La même relation parfaite entre l’architecture, le mobilier et les œuvres se retrouve dans l’image aérée du salon (Fig. 5), où une somptueuse porte mixtiligne encadre en perspective la salle à manger et le bureau. L’amour de Boschi pour la musique est affirmé par un lutrin et un piano sur lequel reposent un dessin de Marieda et la sculpture Testa de Giacomo Manzù (1938-39).
Basilico évite la frontalité pour montrer l’entrée latérale du salon, laissant I Gladiatori sur la droite – un choix qui privilégie le sens général de la collection, plutôt que d’insister sur l’identification d’une seule pièce – placé immédiatement au-dessus d’une composition mixte de Crippa. Ce même cadrage est adopté pour mettre en valeur les portes de la chambre à coucher, tout aussi chargées d’œuvres[41], ainsi que pour montrer le mur latéral du bureau avec Annonciation d’Alberto Savinio (1932), Le Amiche di Marussig (c. 1918) et La Servetta d’Arturo Tosi (c. 1928).
Les images révèlent le leitmotiv de la disposition des œuvres chez Boschi : un goût particulier pour l’inclusion d’un joyau solitaire qui altère le monolithisme d’un mouvement. Par exemple, La Vittoria alata de Martini, puissante et élancée, se trouvait dans le couloir entre les toiles de Cassinari, abstraites et fortement bidimensionnelles ; la tête archaïque de style Gandara était positionnée entre les périphéries urbaines de Sironi ; l’informel Crippa était entouré par les compositions classicistes de Chirico, Savinio et Gino Severini.
Le goût recherché de Boschi se montre dans sa fine complexité, même si certains aspects demeurent cachés. On remarque en effet l’absence de Giorgio Morandi[42], grand protagoniste de la collection, mais exclu de cette série photographique.
Les photos de Basilico visent à révéler au public un élégant et harmonieux Merzbau, dans lequel la vie quotidienne des propriétaires est inséparable des œuvres et de l’architecture. Elles restituent la perception que les Boschi avaient de leur appartement, à la fois refuge et autoportrait.
Le reportage de Domus peut être considéré comme le premier moment où Boschi ouvre les portes de sa maison au public, bien que de manière partielle, médiée et pour un nombre limité de lecteurs de la revue. Nous n’avons pas de témoignage direct sur les motivations qui l’ont poussé à ce geste : peut-être pour rendre service à Alessandro Mendini, neveu de Marieda et à l’époque directeur de Domus, ou grâce à la médiation de Garberi[43].
Quelle que soit la raison derrière ce reportage, il est aussi important de souligner qu’au moment de sa réalisation, le climat social avait radicalement changé par rapport à 1974. Dans les années 1980 Milan semblait déterminée à clore le douloureux chapitre des Années de plomb et à conduire le pays, au moins symboliquement, vers une nouvelle ère de prospérité et de bien-être.
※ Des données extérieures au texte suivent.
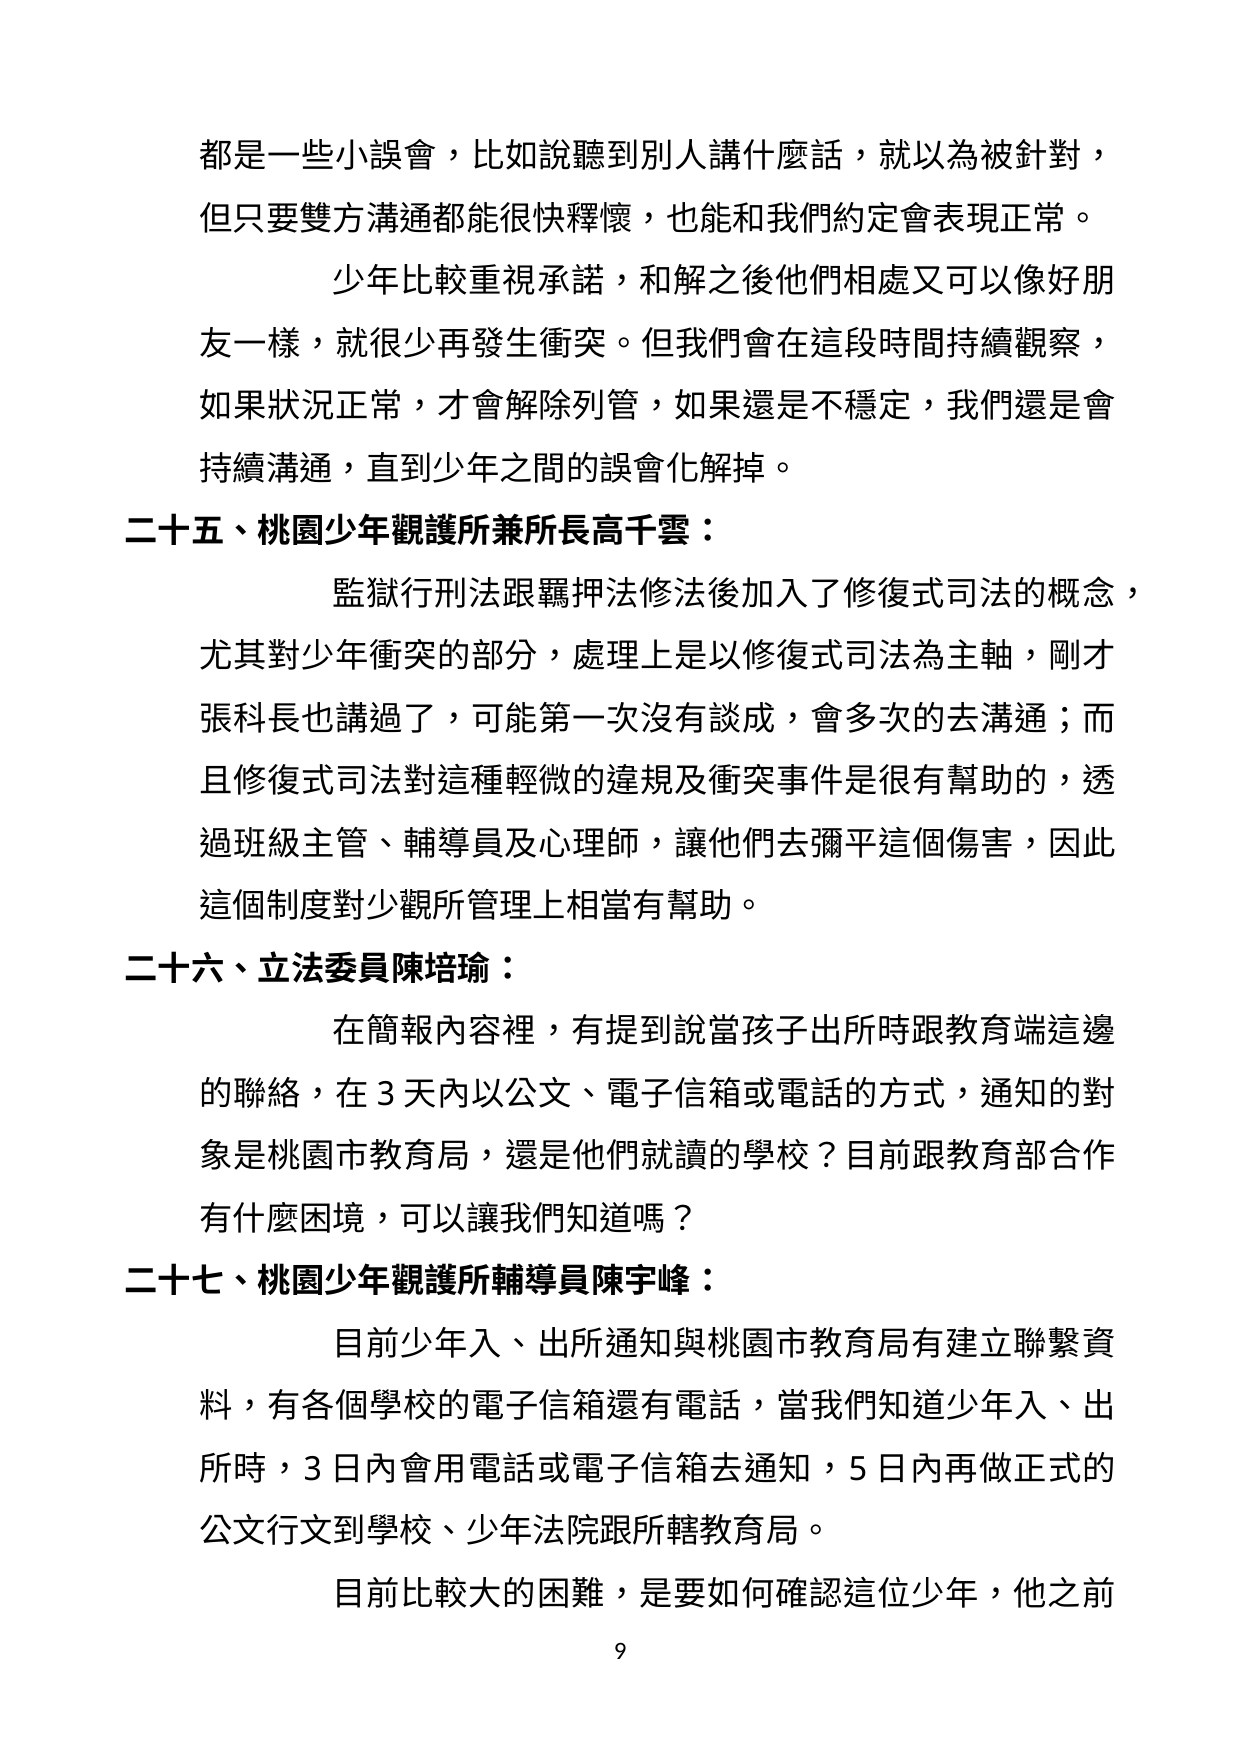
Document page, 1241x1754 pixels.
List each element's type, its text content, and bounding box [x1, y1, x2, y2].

text 目前比較大的困難，是要如何確認這位少年，他之前 [199, 1549, 1116, 1612]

Selon la vision politique exprimée par le maire socialiste Carlo Tognoli pendant son mandat (1976-86), l’art et la culture agissent comme un moyen de cohésion sociale, en encourageant la participation de toutes les classes aux activités culturelles. Dans cette optique, le rôle des mécènes et des grands collectionneurs particuliers devient central. Après un repli temporaire dans l’intimité de leurs maisons, ou dans l’espace domestiqué des musées et des galeries, l’ostentation des œuvres d’art des collections privées prend une nouvelle valeur dans la société de masse[44]. Une image du collectionneur et de la collection qui ne pouvait pas être plus distante de celle que les Boschi avaient soigneusement cultivée.
Un musée pour son temps
Un an avant sa mort, Antonio Boschi avait finalisé les démarches de donation à la municipalité de Milan[45] qui, en peu de temps, a dû regrouper les biens acquis, y compris la bibliothèque et les œuvres encore à Bedizzole. Conformément aux clauses du testament, Garberi s’efforce d’ouvrir la maison au public en préservant l’intégrité de la collection, mais en 1992 les travaux d’adaptation aux normes muséales ne sont pas encore achevés[46].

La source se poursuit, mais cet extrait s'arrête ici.